RP20 inhibits NOD2 signaling in vivo and has a beneficial effect on an ALI model. (A) Pharmacodynamic study of RP20 on MDP induced peritonitis model in C57BL/6 mice. 8-week female C57BL/6 mice were sacrificed after 4 h of MDP (100 μg/piece) induction and the serum were obtained. IL-6 levels in serum using ELISA kits. n = 10 (Control, n = 6), mean ± SD. (B) Effects of RP20 and GSK2983559 on APAP-induced ALI model. 6–8 weeks C57BL/6 mice were sacrificed after 12 h of APAP (500 mg/kg) induction and the liver tissues were obtained.
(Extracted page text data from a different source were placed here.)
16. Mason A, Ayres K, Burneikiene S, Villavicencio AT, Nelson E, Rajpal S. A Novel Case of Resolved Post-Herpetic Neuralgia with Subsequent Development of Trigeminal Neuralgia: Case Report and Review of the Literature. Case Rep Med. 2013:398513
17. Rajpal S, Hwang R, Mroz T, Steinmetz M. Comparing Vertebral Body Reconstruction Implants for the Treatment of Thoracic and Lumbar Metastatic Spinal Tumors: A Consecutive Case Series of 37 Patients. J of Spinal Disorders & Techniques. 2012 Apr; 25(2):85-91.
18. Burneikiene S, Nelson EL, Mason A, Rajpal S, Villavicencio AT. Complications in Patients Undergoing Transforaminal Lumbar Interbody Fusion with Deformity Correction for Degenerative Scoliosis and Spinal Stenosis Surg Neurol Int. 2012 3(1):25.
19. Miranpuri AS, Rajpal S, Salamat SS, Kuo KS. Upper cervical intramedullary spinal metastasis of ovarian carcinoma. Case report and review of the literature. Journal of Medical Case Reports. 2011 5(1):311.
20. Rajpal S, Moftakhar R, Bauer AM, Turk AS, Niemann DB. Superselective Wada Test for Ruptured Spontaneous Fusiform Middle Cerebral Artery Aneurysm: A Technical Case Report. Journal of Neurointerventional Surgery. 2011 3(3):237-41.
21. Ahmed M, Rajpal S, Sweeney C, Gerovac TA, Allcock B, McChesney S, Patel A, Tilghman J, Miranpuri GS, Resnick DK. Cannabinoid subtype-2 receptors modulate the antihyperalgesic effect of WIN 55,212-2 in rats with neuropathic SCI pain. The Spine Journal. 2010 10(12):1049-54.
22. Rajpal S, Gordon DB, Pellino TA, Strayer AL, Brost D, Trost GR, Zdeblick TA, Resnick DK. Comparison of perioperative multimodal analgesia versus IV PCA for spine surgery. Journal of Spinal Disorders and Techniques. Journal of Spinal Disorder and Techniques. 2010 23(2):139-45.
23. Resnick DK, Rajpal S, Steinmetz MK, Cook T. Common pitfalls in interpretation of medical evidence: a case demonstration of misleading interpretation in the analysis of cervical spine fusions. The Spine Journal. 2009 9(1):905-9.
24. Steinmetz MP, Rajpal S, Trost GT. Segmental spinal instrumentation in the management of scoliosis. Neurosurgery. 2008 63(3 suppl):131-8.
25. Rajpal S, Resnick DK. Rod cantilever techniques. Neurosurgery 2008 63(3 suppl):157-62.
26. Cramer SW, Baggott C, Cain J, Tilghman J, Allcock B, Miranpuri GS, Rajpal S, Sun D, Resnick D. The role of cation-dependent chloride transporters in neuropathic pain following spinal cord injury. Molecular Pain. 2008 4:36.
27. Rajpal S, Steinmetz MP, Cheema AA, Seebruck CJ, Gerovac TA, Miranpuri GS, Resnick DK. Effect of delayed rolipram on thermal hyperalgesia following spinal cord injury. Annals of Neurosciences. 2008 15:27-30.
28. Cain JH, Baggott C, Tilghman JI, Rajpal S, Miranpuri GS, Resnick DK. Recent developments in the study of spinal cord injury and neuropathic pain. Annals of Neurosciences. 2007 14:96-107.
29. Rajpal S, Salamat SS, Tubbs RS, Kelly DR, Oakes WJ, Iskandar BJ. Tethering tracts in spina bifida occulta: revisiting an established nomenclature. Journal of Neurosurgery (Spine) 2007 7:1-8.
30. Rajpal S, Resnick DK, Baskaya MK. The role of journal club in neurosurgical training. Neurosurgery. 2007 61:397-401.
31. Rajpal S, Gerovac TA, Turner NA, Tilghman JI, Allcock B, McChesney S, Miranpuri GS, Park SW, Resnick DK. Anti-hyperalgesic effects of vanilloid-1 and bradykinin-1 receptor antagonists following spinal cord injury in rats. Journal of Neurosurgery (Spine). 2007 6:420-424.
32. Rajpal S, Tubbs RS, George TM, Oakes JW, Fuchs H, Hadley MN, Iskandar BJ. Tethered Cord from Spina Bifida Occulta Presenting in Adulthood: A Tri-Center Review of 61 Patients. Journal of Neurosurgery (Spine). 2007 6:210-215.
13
H&E staining after fixation with 10% paraformaldehyde. Scale bar, 100 μm. (C) ALT and AST levels by blood biochemical analyzer; n = 6, mean ± SD. (D, E) TNF-α, IL-1β and IL-6 levels in serum using ELISA kits. n = 3, mean ± SD; TNF-α, IL-1β and IL-6 mRNA levels in the liver were detected by QPCR. (F) Statistical chart of liver necrosis area; detection of GSH level in liver tissue using T-GSH kit. n = 3, mean ± SD. Compared with the control group, ^#P < 0.05, ^###P < 0.001; compared with the APAP model group, ∗P < 0.05, ∗∗∗P < 0.001; ns means no significant difference.

Figure 7

RP20 has hepatoprotective effects on ALI models and exhibits liver-targeting properties. (A) TUNEL immunohistochemical staining of liver cells across various experimental groups. Scale bar, 50 μm. (B) Liver cell apoptosis statistics. n = 3, mean ± SD. (C) RP20 inhibits NF-κB and MAPK (p-JNK, p-ERK, p-p65) in liver tissues from treatment groups. (D) Tissue distribution of RP20 in mice with ALI. 6–8 weeks C57BL/6 mice were sacrificed after 2, 4, 8 h after APAP (500 mg/kg) induction and the serum were obtained. n = 5, mean ± SD. (E) ALT and AST levels by blood biochemical analyzer; n = 5, mean ± SD. (F) TNF-α, IL-1β and IL-6 levels in serum using ELISA kits. n = 2, mean ± SD. (G) Survival of mice with ALI induced by ultra-high dose APAP (n = 10). (H) Body temperature change of model and RP20-20 mg/kg groups. In comparison to the control, ^###P < 0.001; compared with the APAP model group, ∗P < 0.05, ∗∗P < 0.01, ∗∗∗P < 0.001; ns means no significant difference.